The total is down 16.3 percent from the 2019 annual sales of $908 million, a better outcome than its larger competitors Sotheby’s and Christie’s who saw an average 25 percent decrease in year-on-year sales as a result of the ongoing pandemic’s economic impact. Auction sales were down 12 percent over the $736 million realized in 2019. Private sales saw a more significant drop, down 34 percent from the $171.8 million made in 2019, bringing the 2020 figure closer to Phillips’s 2018 results. Despite an emphasis on digital initiatives because of the pandemic, the house did not report its online sale total for this year, which was $75 million in 2019.
In some areas, Phillips proved resilient amid the challenges in the 2020 auction season. In its final December evening sale, the boutique house reached a new milestone with the sale of Seattle based developer Richard Hedreen’s $41 million David Hockney landscape, which was the most expensive lot sold in any the evening sale at Sotheby’s, Christie’s, or Phillips between November and December.
“The result is a testament to our long-standing digital and client-first strategies, assembling highly-focused and curated sales that reflect international collecting trends and appetites, and an uncompromising focus on quality,” Phillips CEO Edward Dolman said in a statement.
Dolman’s statement added, “Our strength and expansion across Asia contributed to this year’s successes.” In Asia, Phillips reported a collective $152 million (HKD 1.18 billion) in sales across the region, a 24 percent increase from the 2019 figure of $123.2 million (HKD 955 million), marking the house’s highest historic total in the region. For 20th century and contemporary art and design sales in Hong Kong, Phillips reported a total of $100.6 million (HKD 780 million) for 2020, reaching a 52 percent increase from the preceding year.
In December, a landmark joint evening sale by Phillips in Hong Kong with Chinese auction house Poly brought Phillips’s modern and contemporary art sale to a total of $50 million (HKD 388 million). “This was the first time that a Western auction house joined forces with one in mainland China and its importance in the market cannot be overstated,” Dolman said in his statement.

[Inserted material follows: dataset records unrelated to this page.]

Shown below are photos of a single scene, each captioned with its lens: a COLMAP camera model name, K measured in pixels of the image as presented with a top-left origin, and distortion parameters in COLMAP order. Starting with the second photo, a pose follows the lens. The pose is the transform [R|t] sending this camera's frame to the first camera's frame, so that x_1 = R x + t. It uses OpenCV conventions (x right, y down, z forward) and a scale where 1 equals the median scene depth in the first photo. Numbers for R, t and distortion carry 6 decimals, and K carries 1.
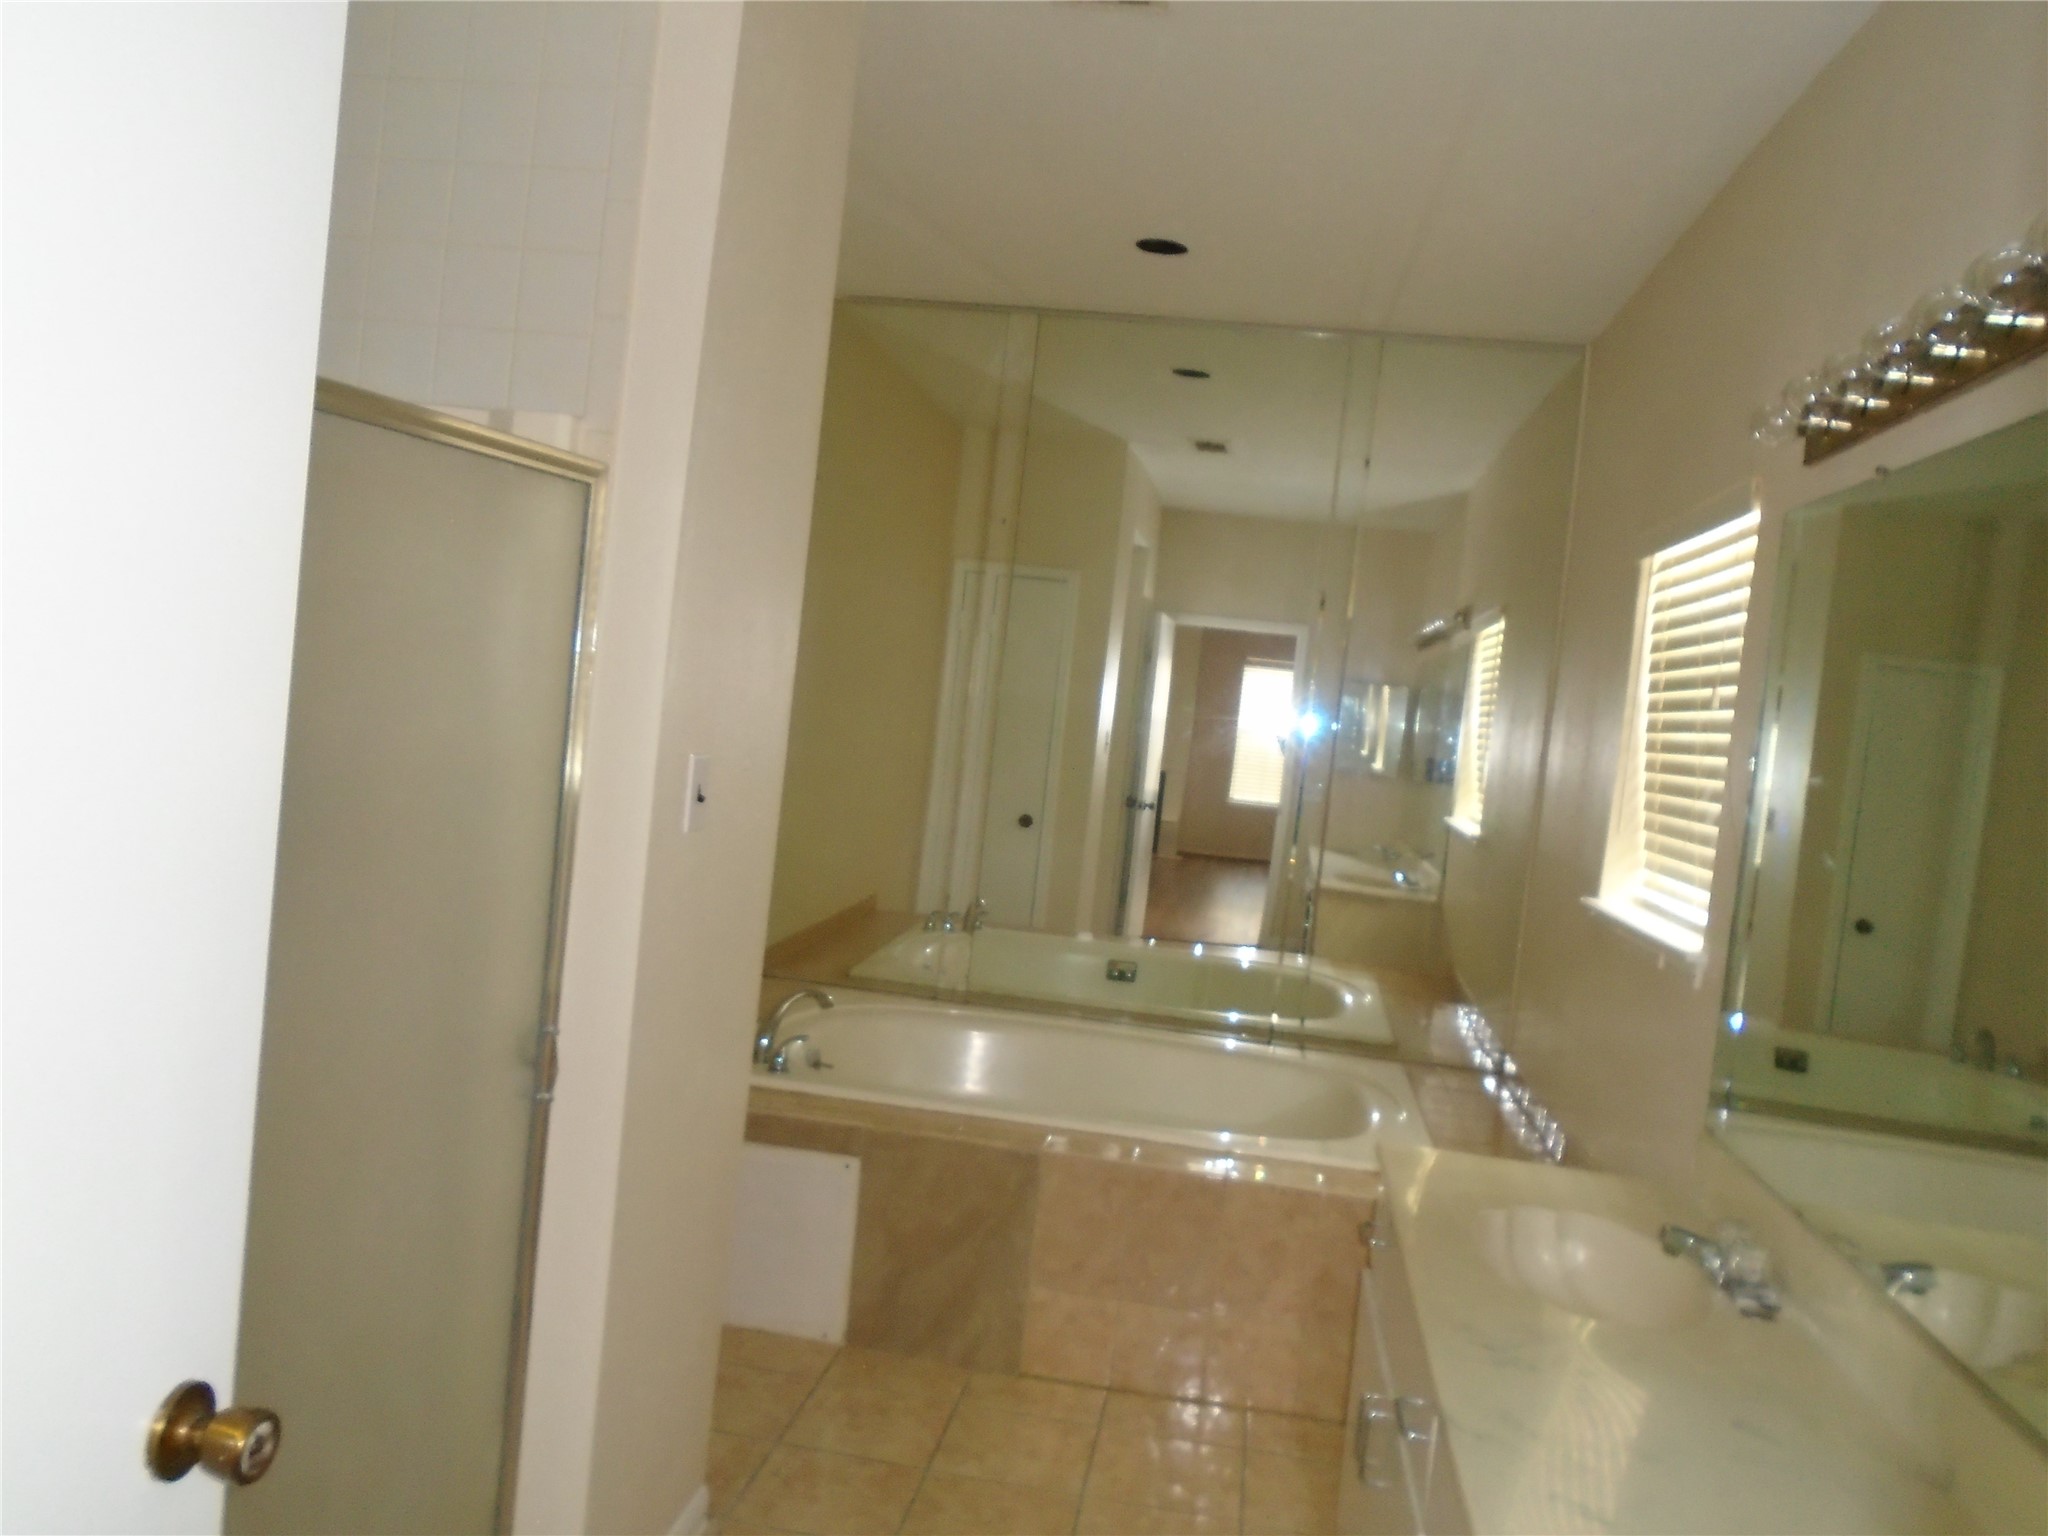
lens RADIAL K [[1582.1, 0, 1017.0], [0, 1582.1, 762.9], [0, 0, 1]] dist [-0.014043, 0.004233]
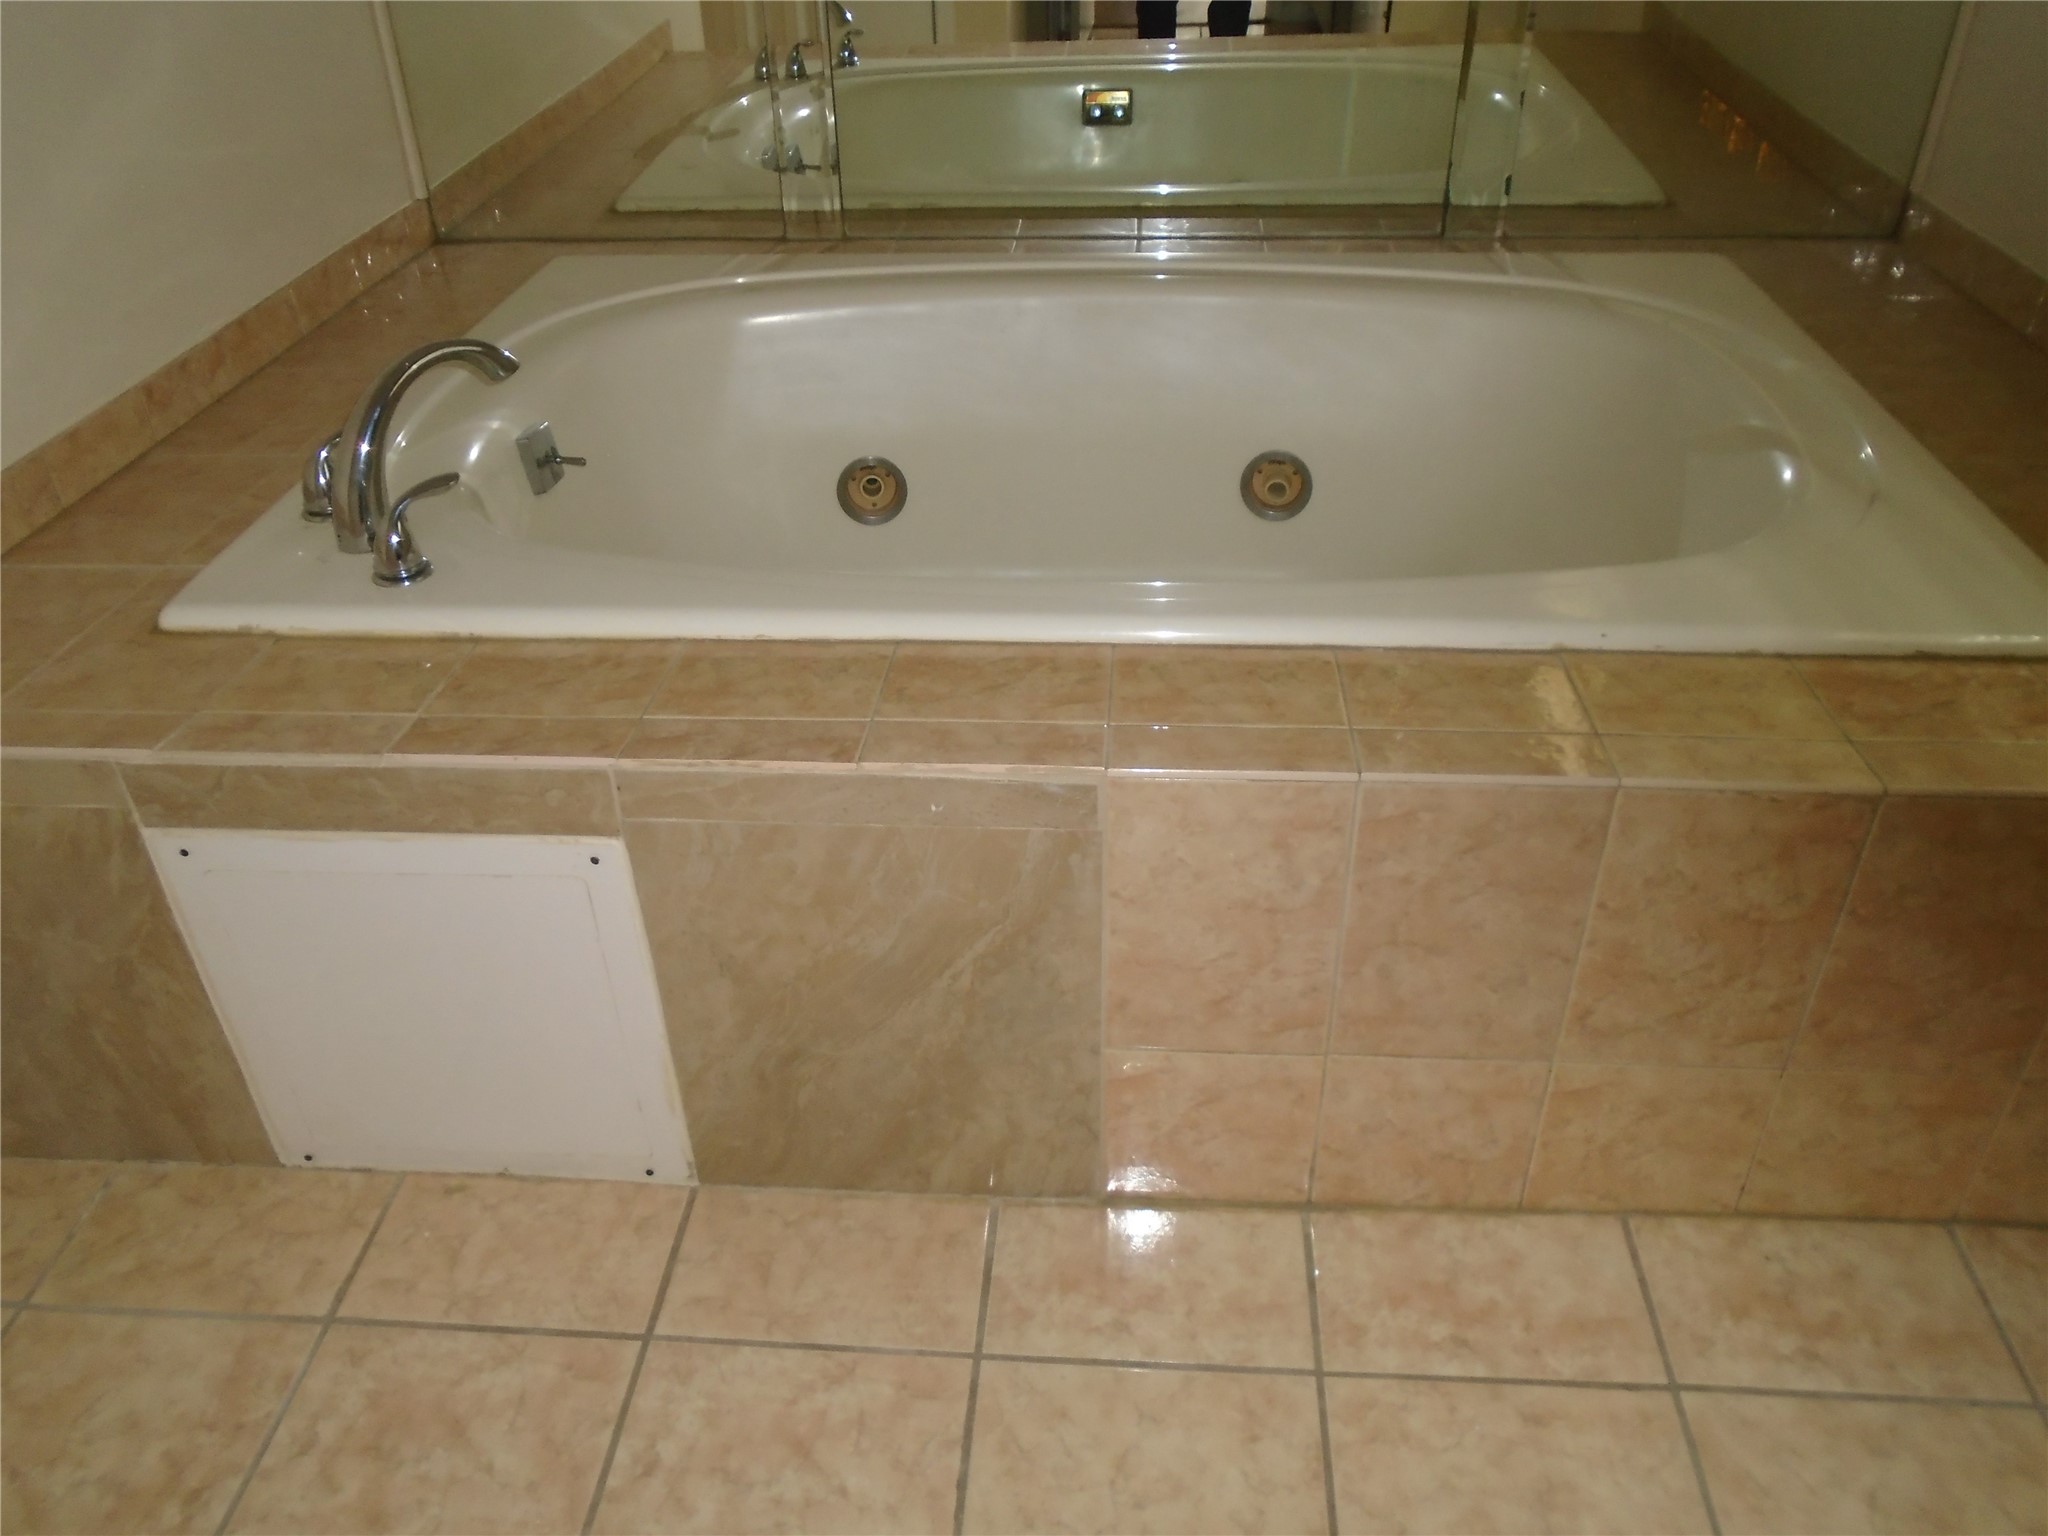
lens RADIAL K [[1582.1, 0, 1010.9], [0, 1582.1, 756.4], [0, 0, 1]] dist [-0.014043, 0.004233]
pose [[0.988348, -0.152192, -0.002562, -0.003076], [0.131542, 0.845533, 0.517465, 0.047097], [-0.076588, -0.511772, 0.855701, 0.646677]]
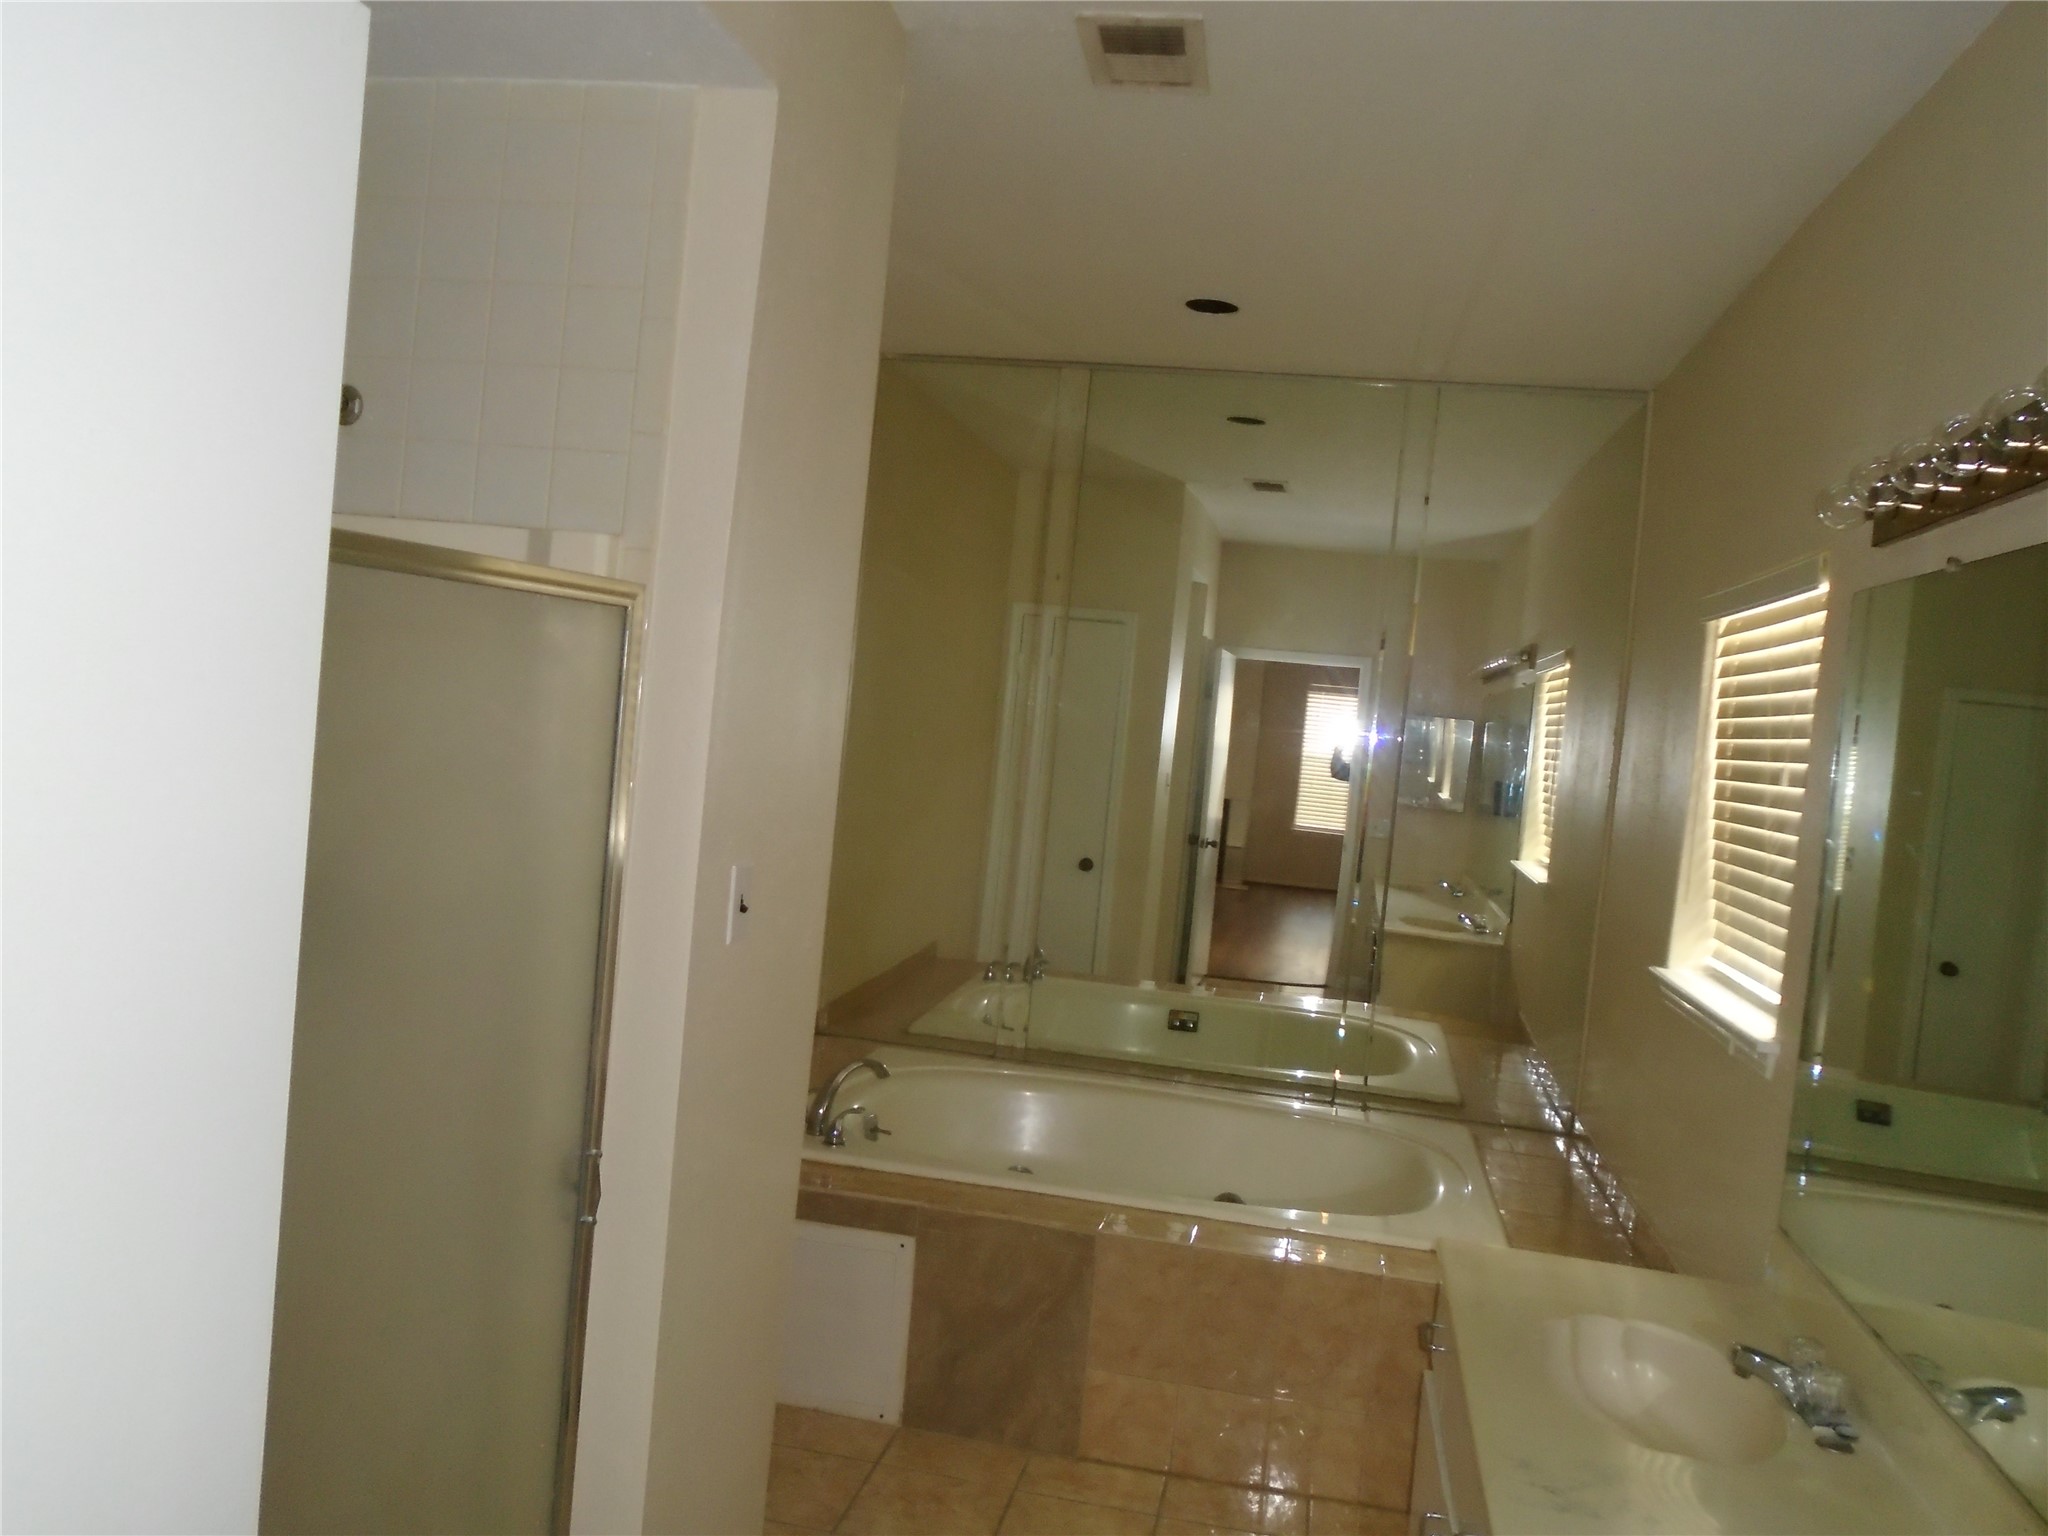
lens RADIAL K [[1582.1, 0, 1015.9], [0, 1582.1, 765.7], [0, 0, 1]] dist [-0.014043, 0.004233]
pose [[0.999079, -0.010559, -0.041598, 0.008148], [0.010183, 0.999905, -0.009238, -0.034667], [0.041692, 0.008806, 0.999092, 0.008025]]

Phillips’s usual focus on young emerging artists also paid off in the Hong Kong market, bringing records for rising market stars like Lucas Arruda, Bernard Frize, Salman Toor, and the late Matthew Wong. At the top end of the market, Phillips also reported that Asia-based clients acquired half of the top ten works auctioned across global sale centers in 2020.
Among the house’s top priorities for 2020 were expanding digital engagement and advancing client-facing tech. “Some of the gratifying outcomes of 2020 were the digital innovations we introduced, paying close attention to the new client experience through our market-leading technologies, which allowed collectors to feel a sense of “being in the room,” Phillips global chairwoman Cheyenne Westphal said.
The house launched a new tech platform, Articker, which tracks how artists are trending in the media to aid specialist and collectors in targeting an artist’s market trajectory. In the fall, Phillips also launched Gallery One, a new digital auction platform for affordably prices lots open for bidding for a total of one week. The new online initiative is spearheaded by Racine Romaguera, Phillips senior international director of digital strategy and development.
Westphal added that the house “experienced an influx of first-time buyers, including a robust millennial audience,” as a result of the new focus on technology. To back that, the house reported a 136 percent increase in new online accounts, a 50 percent increase of property sold online across 25 online-only sales in 2020, and a 635 percent increase in online sales in Asia.
Despite the focus on digital expansion and with sales still largely remote amid ongoing international travel restrictions, Phillips is still investing in brick-and-mortar sites were clients are concentrated. In the summer, they opened a Southampton, New York, outpost, with plans to open its new Park Avenue headquarters in New York City and an exhibition space in Los Angeles to follow later this year.